Check every line below for the string "Sonnet". Copy the ones that have it.

Supplied entries:
= Beginning of Section =

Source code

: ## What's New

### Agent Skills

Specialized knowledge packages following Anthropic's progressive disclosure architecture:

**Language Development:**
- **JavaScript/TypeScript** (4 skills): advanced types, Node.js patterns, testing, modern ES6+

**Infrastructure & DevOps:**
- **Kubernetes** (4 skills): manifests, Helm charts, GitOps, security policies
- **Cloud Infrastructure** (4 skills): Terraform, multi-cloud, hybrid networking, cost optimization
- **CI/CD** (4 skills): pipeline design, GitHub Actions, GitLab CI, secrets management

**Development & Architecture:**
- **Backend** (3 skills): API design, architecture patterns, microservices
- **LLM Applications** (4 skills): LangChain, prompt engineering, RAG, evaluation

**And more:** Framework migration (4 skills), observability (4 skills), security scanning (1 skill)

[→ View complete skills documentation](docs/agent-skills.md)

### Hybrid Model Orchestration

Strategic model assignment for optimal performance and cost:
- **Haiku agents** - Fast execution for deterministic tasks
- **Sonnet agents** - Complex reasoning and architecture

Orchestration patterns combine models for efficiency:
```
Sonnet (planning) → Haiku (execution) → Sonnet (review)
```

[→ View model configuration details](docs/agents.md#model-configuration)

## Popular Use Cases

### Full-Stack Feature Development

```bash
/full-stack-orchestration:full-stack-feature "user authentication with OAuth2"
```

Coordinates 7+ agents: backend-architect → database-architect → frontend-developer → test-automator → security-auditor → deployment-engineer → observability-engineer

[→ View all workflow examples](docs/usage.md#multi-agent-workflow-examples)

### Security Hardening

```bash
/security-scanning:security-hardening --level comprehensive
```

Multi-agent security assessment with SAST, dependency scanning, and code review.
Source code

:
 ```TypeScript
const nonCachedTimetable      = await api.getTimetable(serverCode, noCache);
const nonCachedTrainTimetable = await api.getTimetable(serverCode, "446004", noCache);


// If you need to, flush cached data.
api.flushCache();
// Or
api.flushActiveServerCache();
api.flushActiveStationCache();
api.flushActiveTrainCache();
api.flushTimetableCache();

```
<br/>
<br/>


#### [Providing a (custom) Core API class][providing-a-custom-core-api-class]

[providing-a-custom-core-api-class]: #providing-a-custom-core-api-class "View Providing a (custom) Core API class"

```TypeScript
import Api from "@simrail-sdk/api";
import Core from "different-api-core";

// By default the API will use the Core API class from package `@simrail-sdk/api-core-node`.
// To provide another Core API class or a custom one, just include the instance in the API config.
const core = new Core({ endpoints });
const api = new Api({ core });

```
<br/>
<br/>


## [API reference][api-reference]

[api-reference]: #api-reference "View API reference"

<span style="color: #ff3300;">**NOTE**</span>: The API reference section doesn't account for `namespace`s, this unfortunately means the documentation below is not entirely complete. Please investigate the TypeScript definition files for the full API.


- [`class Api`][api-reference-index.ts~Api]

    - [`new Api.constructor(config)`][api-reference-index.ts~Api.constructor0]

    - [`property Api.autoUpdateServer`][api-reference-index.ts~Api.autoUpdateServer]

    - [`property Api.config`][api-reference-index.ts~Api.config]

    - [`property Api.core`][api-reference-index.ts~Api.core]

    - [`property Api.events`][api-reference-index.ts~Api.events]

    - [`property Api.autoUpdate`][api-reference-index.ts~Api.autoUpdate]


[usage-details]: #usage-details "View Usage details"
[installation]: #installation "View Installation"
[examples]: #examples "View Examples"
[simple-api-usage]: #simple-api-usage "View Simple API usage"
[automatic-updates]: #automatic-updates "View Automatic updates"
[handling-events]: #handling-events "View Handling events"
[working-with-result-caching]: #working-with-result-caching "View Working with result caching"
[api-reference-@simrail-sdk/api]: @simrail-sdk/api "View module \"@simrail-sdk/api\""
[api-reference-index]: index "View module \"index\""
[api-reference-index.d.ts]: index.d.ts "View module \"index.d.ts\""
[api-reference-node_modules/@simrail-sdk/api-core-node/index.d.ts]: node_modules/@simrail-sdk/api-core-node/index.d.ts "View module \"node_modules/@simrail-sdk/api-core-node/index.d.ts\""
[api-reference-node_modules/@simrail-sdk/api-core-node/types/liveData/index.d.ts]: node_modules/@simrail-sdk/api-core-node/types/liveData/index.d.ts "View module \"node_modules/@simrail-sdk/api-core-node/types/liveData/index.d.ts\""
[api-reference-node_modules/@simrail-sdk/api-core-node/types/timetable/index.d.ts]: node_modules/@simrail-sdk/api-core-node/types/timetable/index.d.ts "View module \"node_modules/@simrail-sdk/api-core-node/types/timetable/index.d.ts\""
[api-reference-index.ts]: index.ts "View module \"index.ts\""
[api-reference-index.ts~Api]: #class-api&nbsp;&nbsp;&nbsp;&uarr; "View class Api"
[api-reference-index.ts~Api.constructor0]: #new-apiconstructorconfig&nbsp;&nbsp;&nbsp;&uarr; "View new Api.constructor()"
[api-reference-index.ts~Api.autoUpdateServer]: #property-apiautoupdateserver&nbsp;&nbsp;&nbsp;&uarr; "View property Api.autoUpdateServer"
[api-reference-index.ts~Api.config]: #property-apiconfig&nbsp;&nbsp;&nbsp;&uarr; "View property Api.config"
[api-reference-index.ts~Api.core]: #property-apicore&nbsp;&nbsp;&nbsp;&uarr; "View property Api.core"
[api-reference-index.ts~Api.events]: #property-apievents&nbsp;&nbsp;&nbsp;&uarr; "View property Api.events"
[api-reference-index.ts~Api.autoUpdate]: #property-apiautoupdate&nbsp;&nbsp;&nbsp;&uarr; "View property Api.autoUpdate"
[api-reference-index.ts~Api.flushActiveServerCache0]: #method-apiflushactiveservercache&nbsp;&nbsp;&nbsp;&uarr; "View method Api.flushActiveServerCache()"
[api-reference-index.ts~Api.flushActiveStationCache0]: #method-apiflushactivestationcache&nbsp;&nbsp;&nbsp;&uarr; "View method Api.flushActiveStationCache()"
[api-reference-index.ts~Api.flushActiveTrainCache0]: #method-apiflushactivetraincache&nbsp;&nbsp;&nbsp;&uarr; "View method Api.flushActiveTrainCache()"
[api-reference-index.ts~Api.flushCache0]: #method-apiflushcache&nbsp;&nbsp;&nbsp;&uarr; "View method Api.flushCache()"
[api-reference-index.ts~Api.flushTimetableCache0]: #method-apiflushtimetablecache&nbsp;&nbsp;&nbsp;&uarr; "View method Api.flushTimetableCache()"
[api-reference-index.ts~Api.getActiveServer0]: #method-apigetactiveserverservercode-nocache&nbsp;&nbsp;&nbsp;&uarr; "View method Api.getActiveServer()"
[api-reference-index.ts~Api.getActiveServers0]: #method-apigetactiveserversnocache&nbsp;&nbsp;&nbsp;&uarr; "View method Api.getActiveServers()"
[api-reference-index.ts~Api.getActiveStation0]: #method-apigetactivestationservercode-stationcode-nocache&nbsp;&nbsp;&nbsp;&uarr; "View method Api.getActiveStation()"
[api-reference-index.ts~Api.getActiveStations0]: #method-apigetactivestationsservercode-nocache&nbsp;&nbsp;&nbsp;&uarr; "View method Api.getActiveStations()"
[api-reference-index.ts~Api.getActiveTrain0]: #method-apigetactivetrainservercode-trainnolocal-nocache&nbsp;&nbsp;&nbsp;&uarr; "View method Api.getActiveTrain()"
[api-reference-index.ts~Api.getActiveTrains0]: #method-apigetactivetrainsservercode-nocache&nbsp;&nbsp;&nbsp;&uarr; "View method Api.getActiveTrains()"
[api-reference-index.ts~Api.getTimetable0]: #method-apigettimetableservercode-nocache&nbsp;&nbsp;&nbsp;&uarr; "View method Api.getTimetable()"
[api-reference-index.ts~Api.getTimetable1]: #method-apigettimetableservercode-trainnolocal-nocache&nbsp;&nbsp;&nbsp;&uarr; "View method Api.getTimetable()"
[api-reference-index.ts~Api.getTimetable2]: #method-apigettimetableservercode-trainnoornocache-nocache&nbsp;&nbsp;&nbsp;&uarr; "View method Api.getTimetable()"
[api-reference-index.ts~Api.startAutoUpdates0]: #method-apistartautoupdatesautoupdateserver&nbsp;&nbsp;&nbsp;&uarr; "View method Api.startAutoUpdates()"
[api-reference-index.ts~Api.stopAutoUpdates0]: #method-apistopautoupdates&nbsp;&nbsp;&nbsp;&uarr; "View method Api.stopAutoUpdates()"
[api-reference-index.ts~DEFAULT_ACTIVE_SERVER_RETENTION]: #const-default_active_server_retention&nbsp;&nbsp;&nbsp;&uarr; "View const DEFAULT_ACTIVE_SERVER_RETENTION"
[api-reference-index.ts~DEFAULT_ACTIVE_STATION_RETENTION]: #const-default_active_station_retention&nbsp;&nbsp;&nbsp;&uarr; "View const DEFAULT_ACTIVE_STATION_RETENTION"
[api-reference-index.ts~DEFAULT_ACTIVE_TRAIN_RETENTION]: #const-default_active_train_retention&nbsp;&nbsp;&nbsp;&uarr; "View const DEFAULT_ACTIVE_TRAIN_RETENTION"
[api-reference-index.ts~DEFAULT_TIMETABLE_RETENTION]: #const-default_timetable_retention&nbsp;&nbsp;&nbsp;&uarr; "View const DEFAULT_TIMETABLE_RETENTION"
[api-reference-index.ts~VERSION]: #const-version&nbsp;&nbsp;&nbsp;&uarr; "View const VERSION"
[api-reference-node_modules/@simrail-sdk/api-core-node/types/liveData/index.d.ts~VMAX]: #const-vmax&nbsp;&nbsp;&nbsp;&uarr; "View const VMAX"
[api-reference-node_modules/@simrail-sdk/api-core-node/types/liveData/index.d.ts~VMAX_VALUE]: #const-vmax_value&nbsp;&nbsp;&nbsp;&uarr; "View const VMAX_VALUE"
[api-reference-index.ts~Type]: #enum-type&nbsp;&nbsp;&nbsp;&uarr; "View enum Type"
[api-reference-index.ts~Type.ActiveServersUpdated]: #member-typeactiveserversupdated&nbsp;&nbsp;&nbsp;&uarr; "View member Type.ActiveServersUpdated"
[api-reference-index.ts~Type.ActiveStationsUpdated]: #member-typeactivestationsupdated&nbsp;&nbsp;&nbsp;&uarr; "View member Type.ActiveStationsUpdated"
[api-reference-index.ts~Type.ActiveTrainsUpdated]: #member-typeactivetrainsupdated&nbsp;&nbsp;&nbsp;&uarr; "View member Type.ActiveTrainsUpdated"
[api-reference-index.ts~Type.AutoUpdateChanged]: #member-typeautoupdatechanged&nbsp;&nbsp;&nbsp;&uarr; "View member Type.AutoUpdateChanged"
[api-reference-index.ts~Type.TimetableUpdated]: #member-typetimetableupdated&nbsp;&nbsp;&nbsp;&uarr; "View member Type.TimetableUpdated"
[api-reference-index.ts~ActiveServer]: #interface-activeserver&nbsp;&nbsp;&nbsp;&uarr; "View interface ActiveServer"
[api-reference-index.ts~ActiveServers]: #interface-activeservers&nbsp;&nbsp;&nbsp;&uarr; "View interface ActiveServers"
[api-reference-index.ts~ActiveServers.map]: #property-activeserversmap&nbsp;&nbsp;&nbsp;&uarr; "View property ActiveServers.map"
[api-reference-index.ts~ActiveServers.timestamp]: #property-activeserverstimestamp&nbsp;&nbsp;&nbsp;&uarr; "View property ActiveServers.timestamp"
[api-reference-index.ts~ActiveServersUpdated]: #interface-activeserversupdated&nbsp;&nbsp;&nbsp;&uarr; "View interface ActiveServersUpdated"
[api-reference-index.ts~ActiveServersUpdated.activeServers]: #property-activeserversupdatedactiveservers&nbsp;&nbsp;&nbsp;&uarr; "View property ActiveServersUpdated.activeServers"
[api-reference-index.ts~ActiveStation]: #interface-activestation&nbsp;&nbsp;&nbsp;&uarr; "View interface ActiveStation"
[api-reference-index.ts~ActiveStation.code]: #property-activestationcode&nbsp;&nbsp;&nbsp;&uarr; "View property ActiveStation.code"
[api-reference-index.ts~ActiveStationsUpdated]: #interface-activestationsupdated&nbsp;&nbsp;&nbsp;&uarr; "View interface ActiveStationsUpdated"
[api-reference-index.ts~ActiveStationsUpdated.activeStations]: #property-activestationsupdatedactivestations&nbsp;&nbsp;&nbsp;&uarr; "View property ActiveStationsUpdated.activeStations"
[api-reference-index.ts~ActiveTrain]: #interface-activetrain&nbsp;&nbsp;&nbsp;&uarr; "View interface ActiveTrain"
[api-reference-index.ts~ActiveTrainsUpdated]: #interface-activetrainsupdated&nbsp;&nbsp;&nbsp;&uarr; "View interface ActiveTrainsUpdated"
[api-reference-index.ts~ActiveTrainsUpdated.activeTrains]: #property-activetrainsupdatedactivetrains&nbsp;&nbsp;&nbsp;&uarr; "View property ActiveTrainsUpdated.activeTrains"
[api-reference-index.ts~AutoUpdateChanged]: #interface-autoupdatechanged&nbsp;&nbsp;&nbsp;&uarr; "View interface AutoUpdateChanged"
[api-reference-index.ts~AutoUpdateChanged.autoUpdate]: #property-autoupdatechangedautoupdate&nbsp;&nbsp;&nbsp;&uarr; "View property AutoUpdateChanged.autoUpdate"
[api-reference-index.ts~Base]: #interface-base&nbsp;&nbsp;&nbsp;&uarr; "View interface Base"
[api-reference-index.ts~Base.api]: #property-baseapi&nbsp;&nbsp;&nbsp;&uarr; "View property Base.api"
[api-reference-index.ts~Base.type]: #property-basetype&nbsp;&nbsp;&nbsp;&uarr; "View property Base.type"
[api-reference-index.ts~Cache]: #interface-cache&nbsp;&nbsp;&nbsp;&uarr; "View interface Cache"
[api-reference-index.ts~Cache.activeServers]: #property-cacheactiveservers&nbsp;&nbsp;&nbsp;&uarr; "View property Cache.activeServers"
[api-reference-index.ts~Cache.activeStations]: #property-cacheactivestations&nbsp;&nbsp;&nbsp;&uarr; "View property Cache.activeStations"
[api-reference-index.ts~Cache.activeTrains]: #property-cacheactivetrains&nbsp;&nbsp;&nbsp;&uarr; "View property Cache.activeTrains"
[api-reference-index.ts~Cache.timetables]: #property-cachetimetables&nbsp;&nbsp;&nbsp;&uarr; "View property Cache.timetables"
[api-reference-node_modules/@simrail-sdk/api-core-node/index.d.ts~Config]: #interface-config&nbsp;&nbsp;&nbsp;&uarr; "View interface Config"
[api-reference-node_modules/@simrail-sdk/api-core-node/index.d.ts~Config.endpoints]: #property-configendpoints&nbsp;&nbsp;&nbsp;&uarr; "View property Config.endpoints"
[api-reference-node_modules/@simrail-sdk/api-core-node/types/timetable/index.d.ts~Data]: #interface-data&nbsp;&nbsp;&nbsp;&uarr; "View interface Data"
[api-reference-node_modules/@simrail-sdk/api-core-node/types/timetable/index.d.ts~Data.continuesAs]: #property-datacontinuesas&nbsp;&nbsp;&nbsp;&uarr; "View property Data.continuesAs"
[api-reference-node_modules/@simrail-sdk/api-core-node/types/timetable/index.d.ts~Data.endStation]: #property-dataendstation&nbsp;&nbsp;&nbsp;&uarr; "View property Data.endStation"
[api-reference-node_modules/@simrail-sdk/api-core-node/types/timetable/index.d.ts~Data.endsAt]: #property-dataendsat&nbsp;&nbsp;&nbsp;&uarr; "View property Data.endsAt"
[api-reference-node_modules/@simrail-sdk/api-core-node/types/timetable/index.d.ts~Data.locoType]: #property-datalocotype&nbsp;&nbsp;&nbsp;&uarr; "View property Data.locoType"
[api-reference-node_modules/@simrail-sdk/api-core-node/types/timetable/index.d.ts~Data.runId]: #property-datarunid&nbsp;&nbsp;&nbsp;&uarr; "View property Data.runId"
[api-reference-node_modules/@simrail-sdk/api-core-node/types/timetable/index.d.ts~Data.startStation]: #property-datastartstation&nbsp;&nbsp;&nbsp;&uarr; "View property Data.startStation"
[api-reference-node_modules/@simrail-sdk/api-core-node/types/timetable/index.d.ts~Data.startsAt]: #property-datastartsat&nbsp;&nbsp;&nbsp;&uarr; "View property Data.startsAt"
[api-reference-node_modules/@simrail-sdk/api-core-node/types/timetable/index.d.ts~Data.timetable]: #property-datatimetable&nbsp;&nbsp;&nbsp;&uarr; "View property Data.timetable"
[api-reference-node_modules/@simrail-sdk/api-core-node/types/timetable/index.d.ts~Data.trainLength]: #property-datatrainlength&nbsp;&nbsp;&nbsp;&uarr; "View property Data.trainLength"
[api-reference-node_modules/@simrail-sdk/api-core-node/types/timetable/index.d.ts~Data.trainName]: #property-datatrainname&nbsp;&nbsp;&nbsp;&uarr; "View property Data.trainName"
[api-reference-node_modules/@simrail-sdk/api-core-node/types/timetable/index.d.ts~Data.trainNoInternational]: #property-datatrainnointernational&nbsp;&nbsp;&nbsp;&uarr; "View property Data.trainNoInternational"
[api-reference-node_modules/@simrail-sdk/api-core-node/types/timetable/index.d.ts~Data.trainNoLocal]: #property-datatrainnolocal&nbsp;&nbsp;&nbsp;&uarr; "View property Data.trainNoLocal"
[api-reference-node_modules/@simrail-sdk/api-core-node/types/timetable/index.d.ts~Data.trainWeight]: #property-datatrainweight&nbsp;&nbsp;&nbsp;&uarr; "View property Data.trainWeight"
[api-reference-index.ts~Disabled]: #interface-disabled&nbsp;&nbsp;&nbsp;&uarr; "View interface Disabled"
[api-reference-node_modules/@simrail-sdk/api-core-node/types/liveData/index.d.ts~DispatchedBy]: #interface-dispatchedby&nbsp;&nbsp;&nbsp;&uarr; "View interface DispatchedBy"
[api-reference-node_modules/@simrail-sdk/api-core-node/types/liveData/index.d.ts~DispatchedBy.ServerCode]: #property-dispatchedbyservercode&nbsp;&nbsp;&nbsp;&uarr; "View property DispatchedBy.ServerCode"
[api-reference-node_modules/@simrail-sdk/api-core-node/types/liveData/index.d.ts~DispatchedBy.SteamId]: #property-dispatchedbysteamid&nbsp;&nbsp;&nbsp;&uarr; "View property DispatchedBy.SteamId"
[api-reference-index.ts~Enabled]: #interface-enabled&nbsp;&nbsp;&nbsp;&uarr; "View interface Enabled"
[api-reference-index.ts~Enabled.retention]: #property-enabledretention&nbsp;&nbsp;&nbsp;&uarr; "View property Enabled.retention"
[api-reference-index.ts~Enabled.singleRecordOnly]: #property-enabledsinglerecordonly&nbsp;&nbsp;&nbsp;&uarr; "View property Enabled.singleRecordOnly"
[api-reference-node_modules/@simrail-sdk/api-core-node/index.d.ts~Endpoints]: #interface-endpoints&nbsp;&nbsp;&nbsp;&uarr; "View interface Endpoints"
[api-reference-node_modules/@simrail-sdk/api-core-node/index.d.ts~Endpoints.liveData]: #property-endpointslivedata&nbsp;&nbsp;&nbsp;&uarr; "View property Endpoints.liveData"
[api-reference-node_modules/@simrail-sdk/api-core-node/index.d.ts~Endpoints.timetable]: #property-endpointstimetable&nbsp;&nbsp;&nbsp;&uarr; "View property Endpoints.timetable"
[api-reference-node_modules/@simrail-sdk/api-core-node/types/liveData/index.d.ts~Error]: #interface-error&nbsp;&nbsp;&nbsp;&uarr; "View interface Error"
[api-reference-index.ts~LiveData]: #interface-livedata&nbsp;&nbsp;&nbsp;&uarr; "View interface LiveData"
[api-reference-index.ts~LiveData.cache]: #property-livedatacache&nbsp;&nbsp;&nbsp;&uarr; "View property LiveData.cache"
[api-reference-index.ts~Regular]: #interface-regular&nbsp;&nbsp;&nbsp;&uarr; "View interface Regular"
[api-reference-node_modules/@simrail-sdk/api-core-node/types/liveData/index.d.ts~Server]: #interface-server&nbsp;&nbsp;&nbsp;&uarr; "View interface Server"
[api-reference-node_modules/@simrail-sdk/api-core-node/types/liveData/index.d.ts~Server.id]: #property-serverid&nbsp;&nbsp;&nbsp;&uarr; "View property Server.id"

= End of Section =

Worked solution:
- **Sonnet agents** - Complex reasoning and architecture
Sonnet (planning) → Haiku (execution) → Sonnet (review)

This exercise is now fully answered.